Angeführt wird auch das Desinteresse des Arbeitsamtes, das nur an der Finanzierung von Maschinen und Arbeitskräften interessiert sei.

Sehr glücklich war H. Breitel, daß sie für einen längeren Zeitraum die Kamerafrau Gisela Tuchtenhagen gewinnen konnte. Immer wenn ein qualitativer Sprung in der Lese- und Schreibfähigkeit der Behinderten sichtbar war, hätten sie 14 Tage lang in den Werkstätten gedreht. Momente der Frustration und Enttäuschung stehen deshalb weniger im Vordergrund.

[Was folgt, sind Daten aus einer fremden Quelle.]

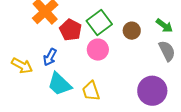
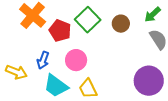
green arrow: (164, 26) -> (153, 14), turned 108
pink circle: (98, 50) -> (76, 60), moved

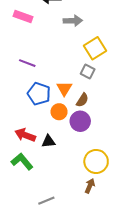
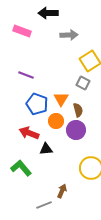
brown semicircle: (82, 100) -> (78, 110), turned -48
red arrow: (25, 135) -> (29, 133), moved
brown arrow: (90, 186) -> (62, 191), moved

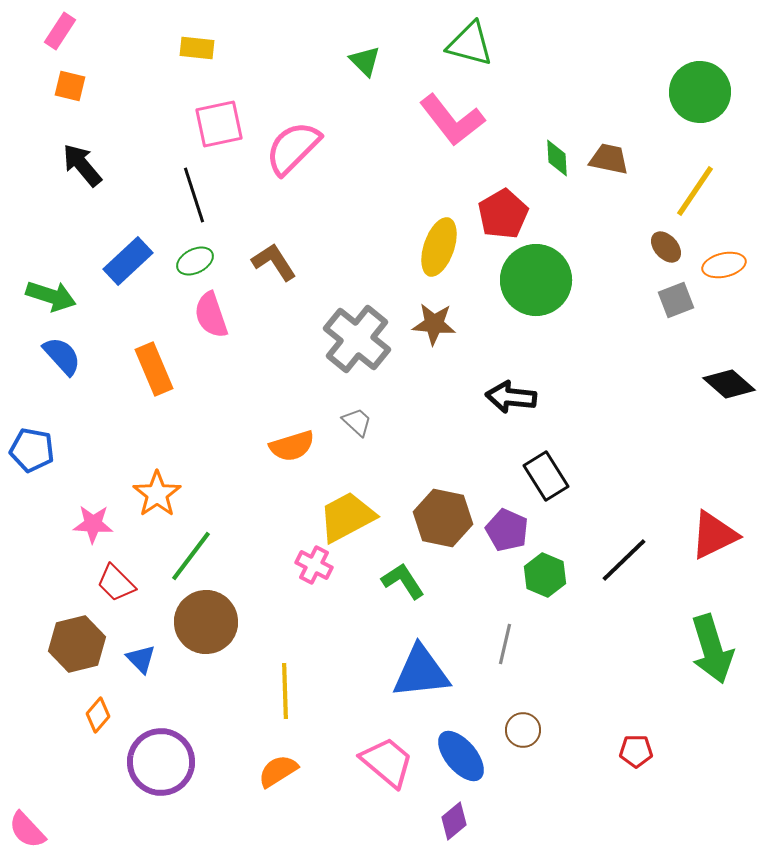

Die Kameraarbeit von G. Tuchtenhagen wurde vielfach gelobt. Da sieh Behinderte gut konzentrieren können – so H. Breitel – sind keine Momente der Irritation beim Gefilmt-Werden aufgetreten. G. Tuchtenhagen hat mit Gummilinse gedreht, ist aber auch sehr nah an die Behinderten herangegangen. Durch die Nähe der Kamera – so eine Zuschauerin – konnte sie sich nicht den Behinderten entziehen. Die anfängliche Fremdheit sei der Erkenntnis gewichen, wie reich das Leben von Behinderten sein könne.

Für G. Tuchtenhagen waren die oft nicht kalkulierbaren Handlungen der Behinderten neu, was bei der Kamera eine leichte Verzögerung bewirkte. Es wurde hervorgehoben, daß sich aber gerade der langsame Kamerarhythmus auf den Zuschauer übertrage, auf die Tätigkeiten der Behinderten neugierig mache und die Notwendigkeit von Einzelunterricht verdeutliche. Problematisch war für G.Tuchtenhagen Christel Manske, weil sie der Kamera auswich.

Praktische Daten:

Das Drehverhältnis war zunächst 1:12, später 1:6. Da das Material so umfangreich war, zerlegte sie es zu drei Filmen.